Finì quella frase per inerzia: già a metà aveva capito che si sbagliava. Ricordò alcuni flash: la vasca, i chirurghi. Fu talmente stupita che non riuscì a trattenere un lieve: "Oh." 
"È sottopelle, signorina." spiegò la sua aiutante con tono pacato, quasi stesse parlando a una bambina o a una matta "Per non rischiare, sapete, a Sant'Ana non piacerebbe se andaste via."
"E si può sapere cosa vuole?" ringhiò, ora più ostile "Cosa piacerebbe a Sant'Ana? Vuole che incontri il Gorosei? Sta aspettando un momento propizio per allestire un patibolo? Cosa?!"
Appena si infervorò, la gola prese a bruciarle e un forte colpo di tosse la costrinse a calmarsi. 
"Nulla di tutto ciò, signorina." La rassicurò Tamatoa, assistendola "Ho modo di credere che non abbia intenzione di uccidervi." 
"Allora perché sono qui?" 
La voce di Artemis era stanca: le sembrava di aver ripetuto quella domanda milioni e milioni di volte, nella sua vita. 
"Questo, invece, temo di non saperlo." rivelò l'altra, con solo un accenno di tristezza.
"Al diavolo" sputò la pirata, scostando con rabbia le lenzuola "Non ho tempo da perdere." 
Alzandosi cautamente, mettendo un piede dietro l'altro, percorse una manciata di passi instabili e si arrestò, aggrappandosi a una delle colonne decorate del baldacchino. Avanzava incerta come un'equilibrista, tracciando mentalmente e a fatica un percorso, facendo slalom tra i capogiri e una debolezza a cui non era più abituata. 
Riprese fiato e, con determinazione, puntò verso la porta. 
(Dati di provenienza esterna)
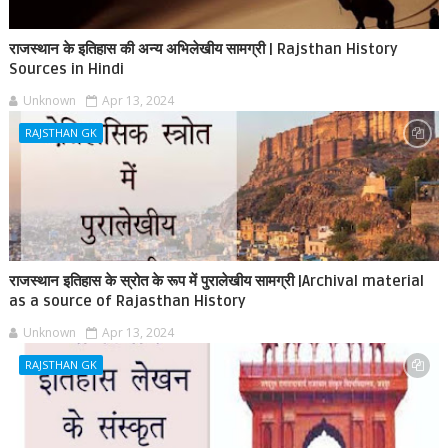
राजस्थान के इतिहास की अन्य अभिलेखीय सामग्री | Rajsthan History
Sources in Hindi
Unknown
Apr 13, 2024
RAJSTHAN GK
राजस्थान इतिहास के स्रोत के रूप में पुरालेखीय सामग्री |Archival material
as a source of Rajasthan History
Unknown
Apr 13, 2024
RAJSTHAN GK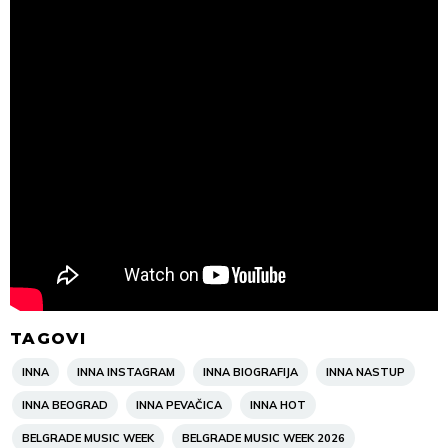
TAGOVI
INNA
INNA INSTAGRAM
INNA BIOGRAFIJA
INNA NASTUP
INNA BEOGRAD
INNA PEVAČICA
INNA HOT
BELGRADE MUSIC WEEK
BELGRADE MUSIC WEEK 2026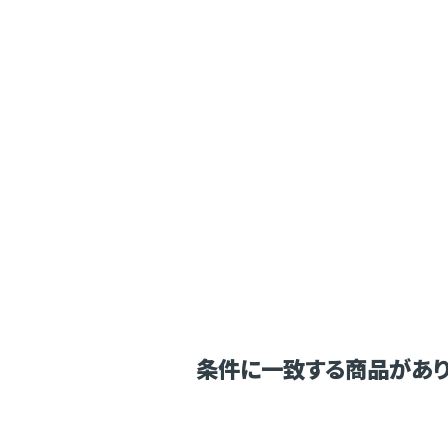
条件に一致する商品があり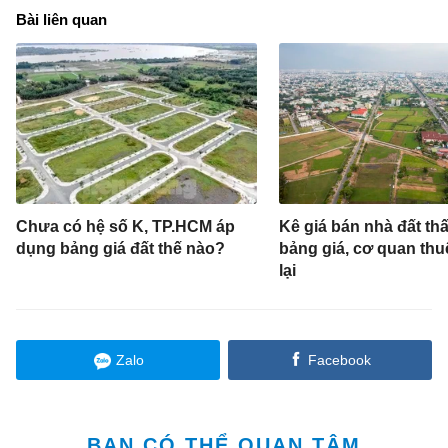
Bài liên quan
Chưa có hệ số K, TP.HCM áp
Kê giá bán nhà đất th
dụng bảng giá đất thế nào?
bảng giá, cơ quan thuế
lại
Zalo
Facebook
BẠN CÓ THỂ QUAN TÂM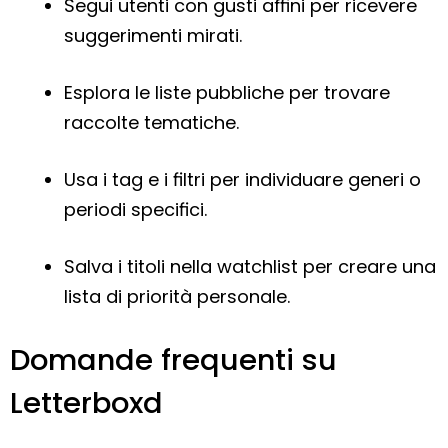
Segui utenti con gusti affini per ricevere
suggerimenti mirati.
Esplora le liste pubbliche per trovare
raccolte tematiche.
Usa i tag e i filtri per individuare generi o
periodi specifici.
Salva i titoli nella watchlist per creare una
lista di priorità personale.
Domande frequenti su
Letterboxd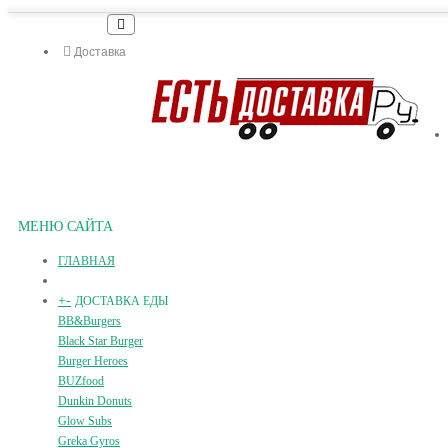
Доставка
МЕНЮ САЙТА
ГЛАВНАЯ
+
-
ДОСТАВКА ЕДЫ
BB&Burgers
Black Star Burger
Burger Heroes
BUZfood
Dunkin Donuts
Glow Subs
Greka Gyros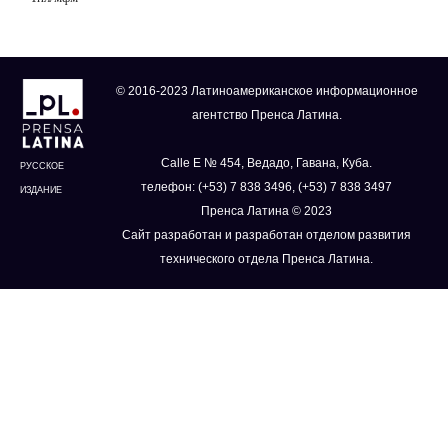
© 2016-2023 Латиноамериканское информационное
агентство Пренса Латина.
Calle E № 454, Ведадо, Гавана, Куба.
РУССКОЕ
телефон: (+53) 7 838 3496, (+53) 7 838 3497
ИЗДАНИЕ
Пренса Латина © 2023
Сайт разработан и разработан отделом развития
технического отдела Пренса Латина.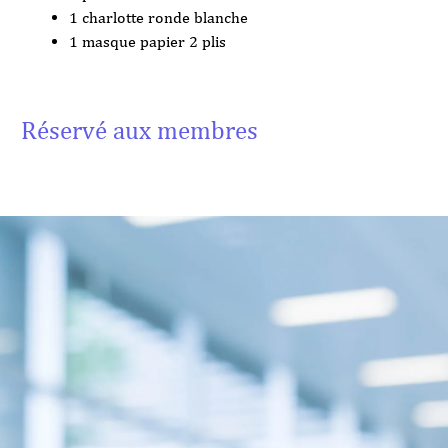
1 charlotte ronde blanche
1 masque papier 2 plis
Réservé aux membres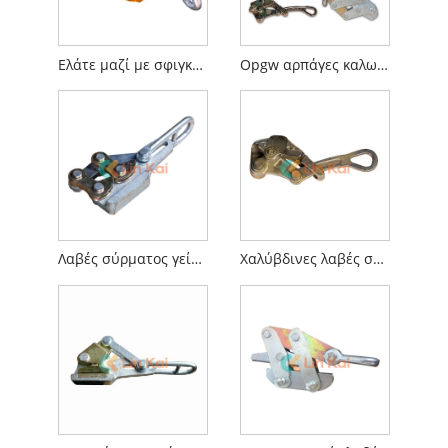
Ελάτε μαζί με σφιγκτήρα για αγωγό
Opgw αρπάγες καλωδίων
Λαβές σύρματος γείωσης
Χαλύβδινες λαβές συρμάτων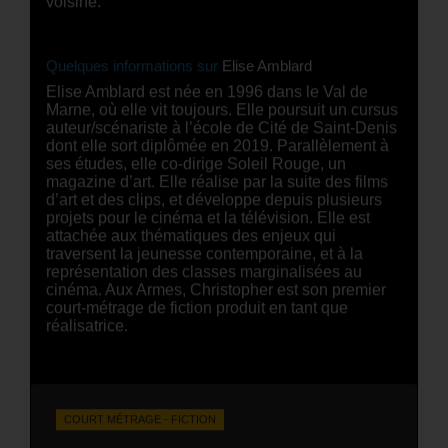
Quelques informations sur
Elise Amblard
Elise Amblard est née en 1996 dans le Val de
Marne, où elle vit toujours. Elle poursuit un cursus
auteur/scénariste à l’école de Cité de Saint-Denis
dont elle sort diplômée en 2019. Parallèlement à
ses études, elle co-dirige Soleil Rouge, un
magazine d’art. Elle réalise par la suite des films
d’art et des clips, et développe depuis plusieurs
projets pour le cinéma et la télévision. Elle est
attachée aux thématiques des enjeux qui
traversent la jeunesse contemporaine, et à la
représentation des classes marginalisées au
cinéma. Aux Armes, Christopher est son premier
court-métrage de fiction produit en tant que
réalisatrice.
COURT MÉTRAGE - FICTION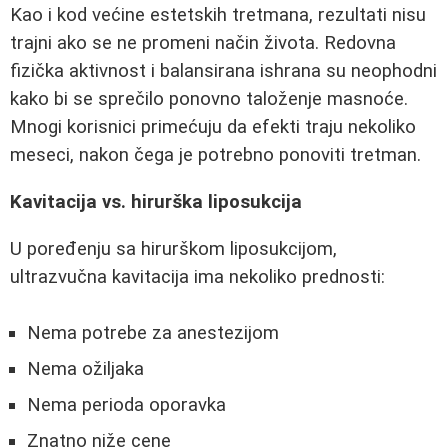
Kao i kod većine estetskih tretmana, rezultati nisu
trajni ako se ne promeni način života. Redovna
fizička aktivnost i balansirana ishrana su neophodni
kako bi se sprečilo ponovno taloženje masnoće.
Mnogi korisnici primećuju da efekti traju nekoliko
meseci, nakon čega je potrebno ponoviti tretman.
Kavitacija vs. hirurška liposukcija
U poređenju sa hirurškom liposukcijom,
ultrazvučna kavitacija ima nekoliko prednosti:
Nema potrebe za anestezijom
Nema ožiljaka
Nema perioda oporavka
Znatno niže cene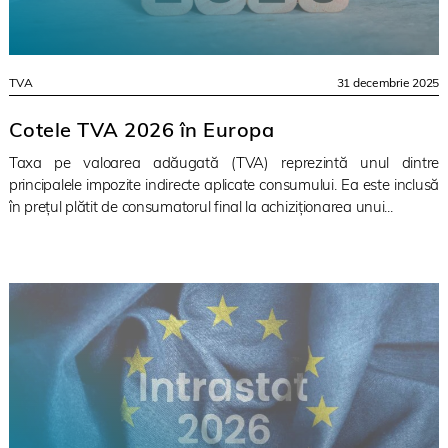
TVA
31 decembrie 2025
Cotele TVA 2026 în Europa
Taxa pe valoarea adăugată (TVA) reprezintă unul dintre
principalele impozite indirecte aplicate consumului. Ea este inclusă
în prețul plătit de consumatorul final la achiziționarea unui...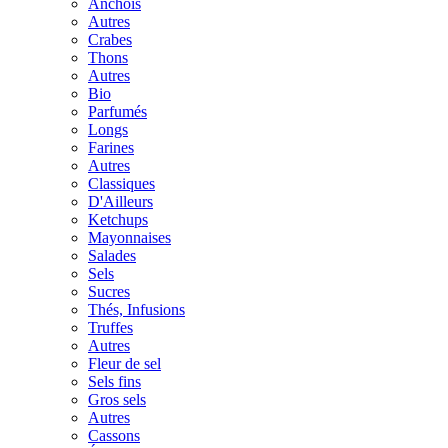
Anchois
Autres
Crabes
Thons
Autres
Bio
Parfumés
Longs
Farines
Autres
Classiques
D'Ailleurs
Ketchups
Mayonnaises
Salades
Sels
Sucres
Thés, Infusions
Truffes
Autres
Fleur de sel
Sels fins
Gros sels
Autres
Cassons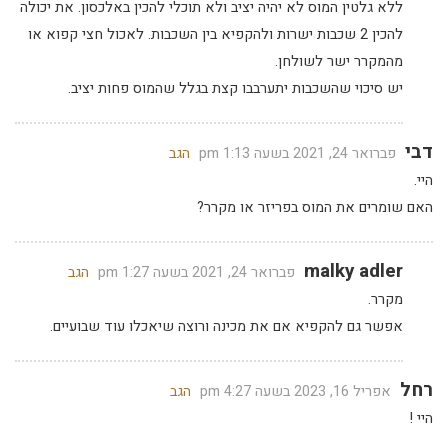
ללא גלטין המוס לא יהיה יציב ולא תוכלי להכין באלכסון. את יכולה
להכין 2 שכבות ישרות ולהקפיא בין השכבות. לאכול חצי קפוא או
מהמקרר ישר לשולחן.
יש סיכוי שהשכבות יתערבבו קצת בגלל שהמוס פחות יציב.
דבי
פברואר 24, 2021 בשעה 1:13 pm
הגב
היי.
האם שומרים את המוס בפריזר או מקרר?
malky adler
פברואר 24, 2021 בשעה 1:27 pm
הגב
מקרר.
אפשר גם להקפיא אם את מכינה ורוצה שיאכלו עוד שבועיים.
רחל
אפריל 16, 2023 בשעה 4:27 pm
הגב
היי !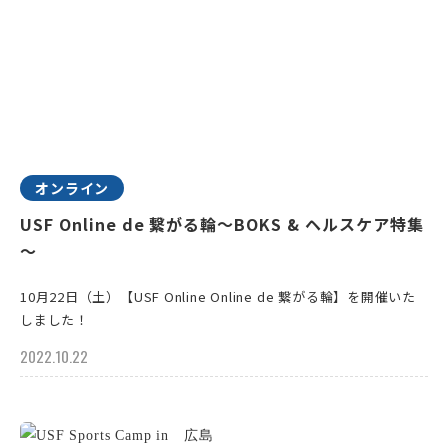
オンライン
USF Online de 繋がる輪～BOKS & ヘルスケア特集
～
10月22日（土）【USF Online Online de 繋がる輪】を開催いた
しました！
2022.10.22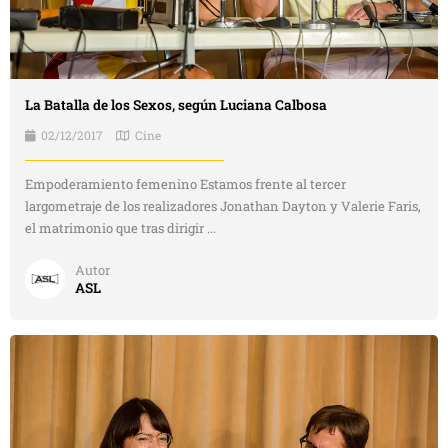
La Batalla de los Sexos, según Luciana Calbosa
02/12/2017
Cine
Empoderamiento femenino Estamos frente al tercer
largometraje de los realizadores Jonathan Dayton y Valerie Faris,
el matrimonio que tras dirigir ...
Autor
ASL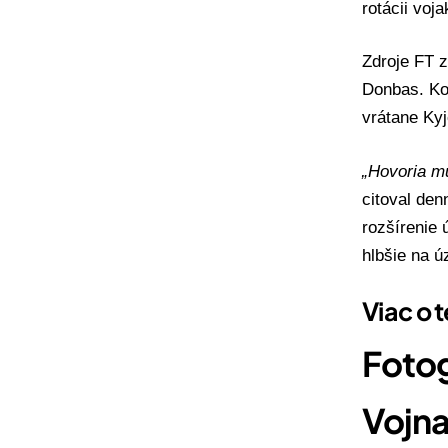
rotácii voj
Zdroje FT z
Donbas. Ko
vrátane Ky
„Hovoria mu
citoval den
rozšírenie
hlbšie na ú
Viac o 
Fotog
Vojna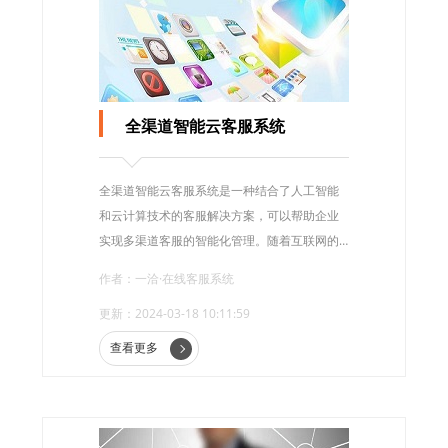
全渠道智能云客服系统
全渠道智能云客服系统是一种结合了人工智能
和云计算技术的客服解决方案，可以帮助企业
实现多渠道客服的智能化管理。随着互联网的
快速发展，消费者对于客户服务的要求也在不
作者：一洽·在线客服系统
断提高，传统的客服模式已经无法满足客户的
更新：2024-03-18 10:11:59
需求。全渠道智能云客服系统的出现，为企业
提供了更高效、更智能的客服解决方案，帮助
查看更多
企业提升客户满意度和服务质量。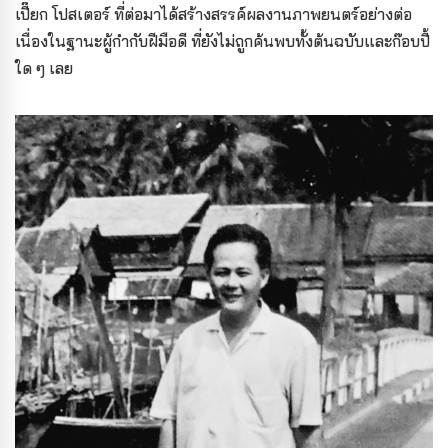
เปี๊ยก โปสเตอร์ ที่ต่อมาได้สร้างสรรค์ผลงานภาพยนตร์อย่างต่อ
เนื่องในฐานะผู้กำกับฝีมือดี ที่ยังไม่ถูกค้นพบทั้งต้นฉบับและก๊อบปี้
ใด ๆ เลย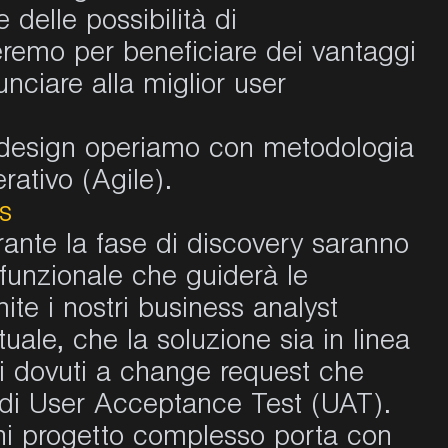
 delle possibilità di
deremo per
beneficiare
dei
vantaggi
unciare alla miglior user
 design
operiamo
con metodologia
ativo (Agile).
ss
urante la fase di discovery saranno
funzionale che guiderà le
te i nostri business analyst
uale, che la soluzione sia in linea
sti dovuti a change request che
 di User Acceptance Test (UAT).
ogni progetto complesso porta con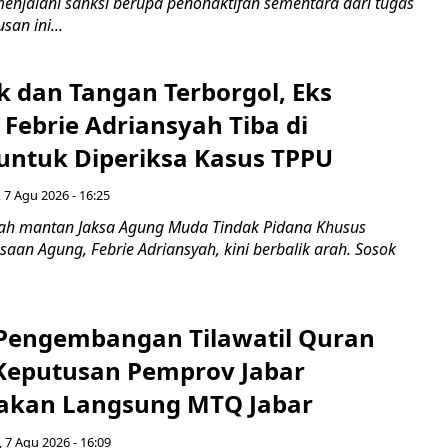
enjalani sanksi berupa penonaktifan sementara dari tugas
san ini...
k dan Tangan Terborgol, Eks
Febrie Adriansyah Tiba di
untuk Diperiksa Kasus TPPU
 7 Agu 2026 - 16:25
ah mantan Jaksa Agung Muda Tindak Pidana Khusus
saan Agung, Febrie Adriansyah, kini berbalik arah. Sosok
engembangan Tilawatil Quran
 Keputusan Pemprov Jabar
akan Langsung MTQ Jabar
 7 Agu 2026 - 16:09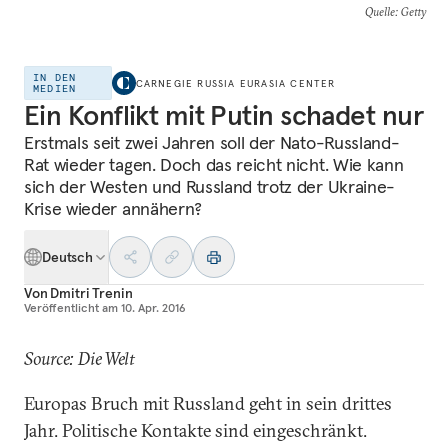
Quelle
: Getty
IN DEN
CARNEGIE RUSSIA EURASIA CENTER
MEDIEN
Ein Konflikt mit Putin schadet nur
Erstmals seit zwei Jahren soll der Nato-Russland-
Rat wieder tagen. Doch das reicht nicht. Wie kann
sich der Westen und Russland trotz der Ukraine-
Krise wieder annähern?
Deutsch
Von
Dmitri Trenin
Veröffentlicht am
10. Apr. 2016
Source: Die Welt
Europas Bruch mit Russland geht in sein drittes
Jahr. Politische Kontakte sind eingeschränkt.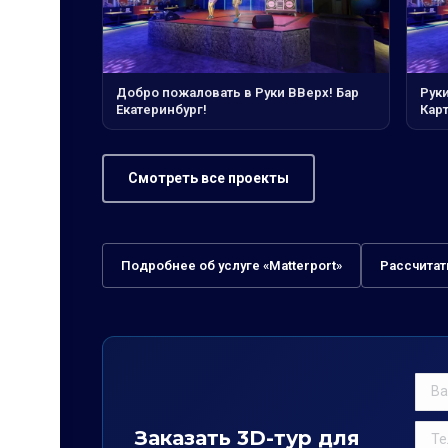
Добро пожаловать в Руки ВВерх! Бар
Руки
Екатеринбург!
Кар
Смотреть все проекты
Подробнее об услуге «Matterport»
Рассчитат
Заказать 3D-тур для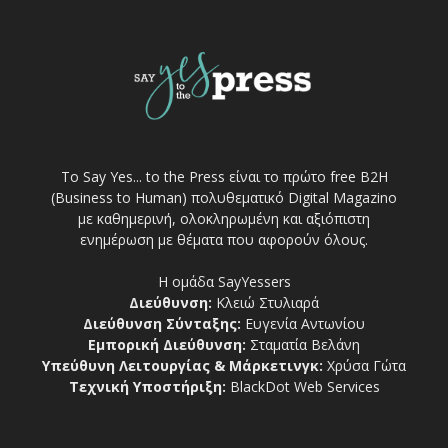
Το Say Yes... to the Press είναι το πρώτο free Β2Η
(Business to Human) πολυθεματικό Digital Magazino
με καθημερινή, ολοκληρωμένη και αξιόπιστη
ενημέρωση με θέματα που αφορούν όλους.
Η ομάδα SayYessers
Διεύθυνση:
Κλειώ Στυλιαρά
Διεύθυνση Σύνταξης:
Ευγενία Αντωνίου
Εμπορική Διεύθυνση:
Σταματία Βελάνη
Υπεύθυνη Λειτουργίας & Μάρκετινγκ:
Χρύσα Γώτα
Τεχνική Υποστήριξη:
BlackDot Web Services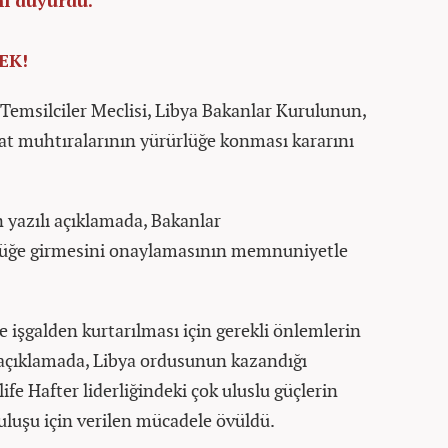
EK!
 Temsilciler Meclisi, Libya Bakanlar Kurulunun,
at muhtıralarının yürürlüğe konması kararını
 yazılı açıklamada, Bakanlar
lüğe girmesini onaylamasının memnuniyetle
 işgalden kurtarılması için gerekli önlemlerin
 açıklamada, Libya ordusunun kazandığı
ife Hafter liderliğindeki çok uluslu güçlerin
uluşu için verilen mücadele övüldü.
"Dove pensate di andare?" chiese Tamatoa, alzandosi dalla sua sedia, dopo averla seguita con lo sguardo.
"Al posto che mi spetta. Me ne vado, ho una ciurma a cui badare." 
"Siete scalza e ferita. E la Signora mi ha autorizzata a fermarvi ad ogni costo."
La voce di Tamatoa si era fatta risoluta, anche la sua espressione era mutata.
Se era vero che Ana non intendeva ucciderla, Artemis si chiedeva di quali mezzi avrebbe potuto disporre. Un'espressione dura si dipinse sul suo volto emaciato, mentre ormai era giunta sulla soglia. "Ho stretto d'assedio una nazione mentre il Piombo mi corrodeva gli organi. Se quella che mi deve fermare sei tu, cazzo, ti auguro buona fortuna." 
La maniglia ruotò nello stesso istante, sua madre comparve sull'uscio e non dovette nemmeno proferire parola per farle cambiare espressione.
"Buonasera, fanciulle. Stavate parlando di ciurme?" chiese disinvolta, per poi squadrare la figlia. "Tu eri in una, giusto? Che sgarbata, non ti ho nemmeno chiesto se i tuoi figliocci hanno raggiunto Zou. Spero che il viaggio sia andato bene, sarebbe un peccato se qualche incidente li mettesse in pericolo. Tutti soli, senza la loro Mama-Rose e con il loro capitano in quella trappola di Punk Hazard. Devono sentirsi persi, poverini." Il drago non poté trattenere un sincero sorriso, di fronte all'espressione vuota e vagamente stupita di Artemis. "Prendiamo un tè?"